For the lab report you can use the other captures listed above. You can also capture a signal yourself. Here are a couple more to consider

vhf_wr.mat

This has a set of channels giving the weather at points around the bay area. These are nice strong clean signals, and you can choose any of them.

1. Make a Narrowband FM Receiver

Starting from your AM receiver from Lab 3, modify the demodulator to work for narrowband FM. Choose one of the other amateur band signals or the weather radio signals and demodulate them.

Look for the strongest signals, like last time. Skip the first 2000 samples, though, there is a transient where the receiver is getting going.

a) What was the offset frequency for the signal?

b) Plot the magnitude of the demodulated and decimated FM signal to show that it is essentially constant. There will be some noise, but it turns out that noise in the magnitude has very little effect on the detected FM signal. Why is that?

c) Provide a screen capture of the spectrogram of the decoded baseband audio signal.

2. FM Demoduation

We looked at two different ways to decode the FM signal.

a) What is the problem with using diff(angle(baseband_signal)) to decode the FM signal?

b) How does the approach proposed above work?

c) Why can the angle operation be replaced with taking the imaginary component, and have it still work?

3. Finding the CTCSS Frequency

What is the CTCSS frequency for N6NFI? This is the constant tone you hear when there is no other signal present. You just want to make an estimate of its frequency.

This clip will help you check your answer:

vhf_tn10.mat

4. Suppressing the CTCSS Tone

Design a highpass filter that suppresses the CTCSS tone. The filter should have a half amplitude bandwidth of +/- 150 Hz, and have a transition width of about 100 Hz.

a) First design a lowpass filter that just passes the CTSS tones. This will be a windowed sinc, where the length is determined by the transition width, as described in class. The number of samples in the filter is the length of the filter in time multiplied by the sampling rate. Include a plot of the filter impulse response.

b) Design a matching highpass filter by first normalizing the lowpass to have a total area of 1. Then subtract your filter from a unit impulse at zero, which is the middle of the filter.

>> hlp = hlp/sum(hlp);
>> hhp = -hlp;
>> hhp(round(length(hhp)/2) = 1;

Plot the frequency response to make sure it is doing what you expect.

c) Filter the demodulated signal with

>> a1dh = conv(a1d,hhp);

Plot the first 1000 samples of the signal before and after filtering.
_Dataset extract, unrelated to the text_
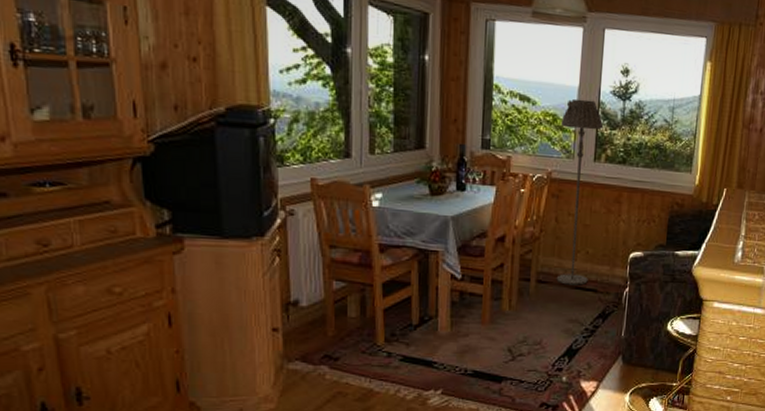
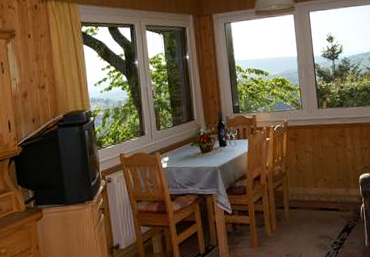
floor lamp: present [556,98,604,285] -> none [288,64,330,208]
This will show that the CTCSS tone is really gone. Submit a screen capture of the spectrogram. When you listen to the resulting signal it should much better with the CTCSS tone gone!

My filter ended up with about 200 samples, and a time-bandwidth product of 6.

5. Using an AM receiver on an FM signal

Why does using your AM receiver on an FM signal work at all? This is a non-trivial question, so any reasonable answer will be accepted.